1) Sentiment is too bullish. This is a one sided trade and in my opinion sentiment can only shift to the bear side. Im sick of seeing and hearing the commercials for government gold. This has to be a sign of a top in bullish sentiment.
2) Comparison valuations are very high. If you compare the spread relationship of gold to stocks or gold to bonds or gold to CRB or gold to the dollar index the valuations are at historically high levels.
3) Seasonally gold usually peaks around this time of year and troughs around July.
4) The commercial traders aka hedgers have been selling. This is the smart money in the market and historically it pays to trade in the same direction as the hedgers.
Last year around this time of year was a good example of the last time gold was relatively expensive compared to stocks, bonds, $ index, CRB index while near a seasonal peak with commercial traders selling and sentiment was extremely bullish.
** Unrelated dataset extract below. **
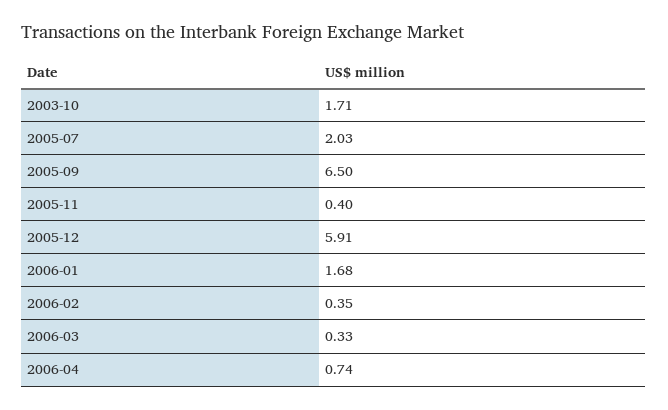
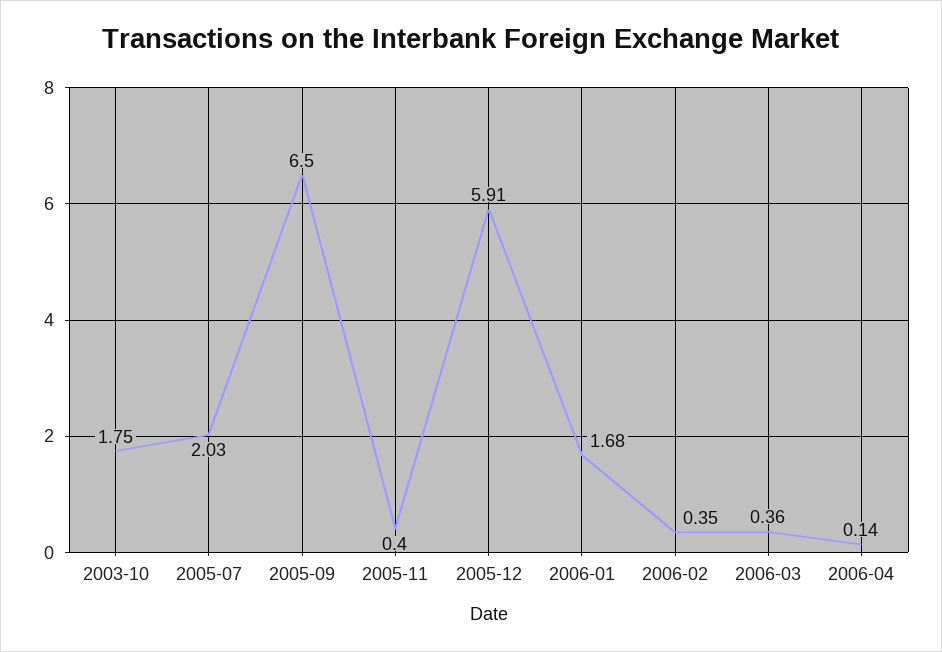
2003-10: 1.71 -> 1.75
2006-03: 0.33 -> 0.36
2006-04: 0.74 -> 0.14

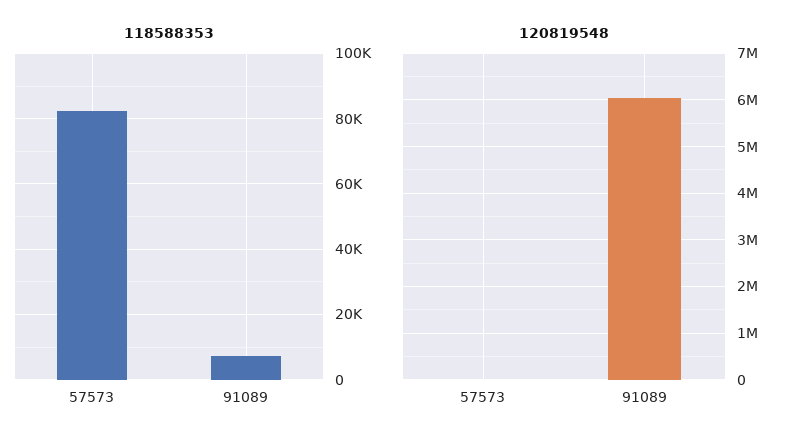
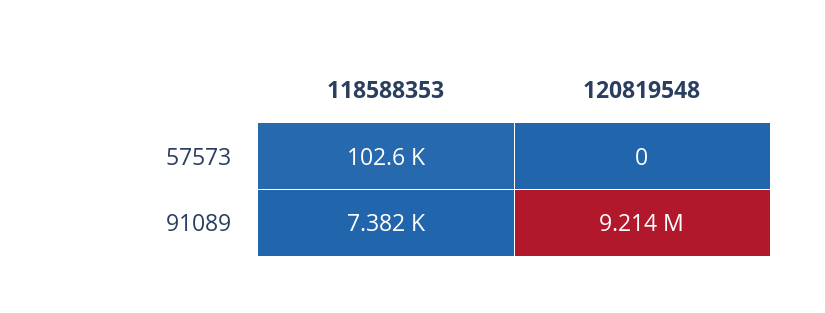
118588353, 57573: 82000 -> 102600
120819548, 91089: 6000000 -> 9214000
The bearion I mean bullion declined around 30% after those conditions were present last year.

Gold looks like a good short down to around $900, Id use new highs as the stop.

2 comments:

Anonymous said...

I would feel more confident if you supported your opinion with a system trade supported by probabilities (as you usually do).

I recently came across some info for trading gold utilizing the 40 day EMA and the GDX:GLD ratio. The trader presenting the info suggested the higher the ratio combined with p > 40 day EMA the more bullish the argument for gold.

Alfred said...

Can you post a link to that info, Anonymous?